Researchers at Dartmouth University including Dr Nancy Morden, an associate professor for Health Policy and Clinical Practice, and Professors Dr Elliot Fisher, Dr Lisa Schwartz, and Dr Steven Woloshin, say that current models of quality measurement do not incentivize physicians to use the most effective therapies or treatment options. The authors stress that there must be measures that will drive accountable care, and be grounded by the best evidence-based decisions.
“Physicians spend a lot of time treating numbers—blood pressure, cholesterol levels, and glycated hemoglobin levels. Professional guidelines, pharmaceutical marketing, and public health campaigns teach physicians and patients that better numbers mean success,” wrote the authors. “Unfortunately, better numbers don't reliably translate into what really matters: patients who feel better and live longer.”

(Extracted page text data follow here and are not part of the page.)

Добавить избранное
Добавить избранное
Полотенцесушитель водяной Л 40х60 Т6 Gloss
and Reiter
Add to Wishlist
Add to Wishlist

For instance, instead of jumping right to prescribing the most costly drugs for patients diagnosed with hypertension, doctors could instead be measured in relation to how they incorporate diet or exercise into their treatment plans. This “accountable prescribing” will drive performance metrics that incentivize doctors based on more cost-effective measures.
As retail sales of drugs to treat high blood pressure, diabetes, and other conditions are projected to cost $283.7 billion in 2013—and spending on prescriptions to soar 8.8% in 2014 with insurance expansion—accountable prescribing will help drive value care based off quality, rather than poorly measured targets.
Dr Morden stated that evolving quality measures is a necessary challenge for doctors to face, so that payment can be more closely linked to effective performance. “Efficient, meaningful quality measures are hard to develop, and this is just a start,” she said.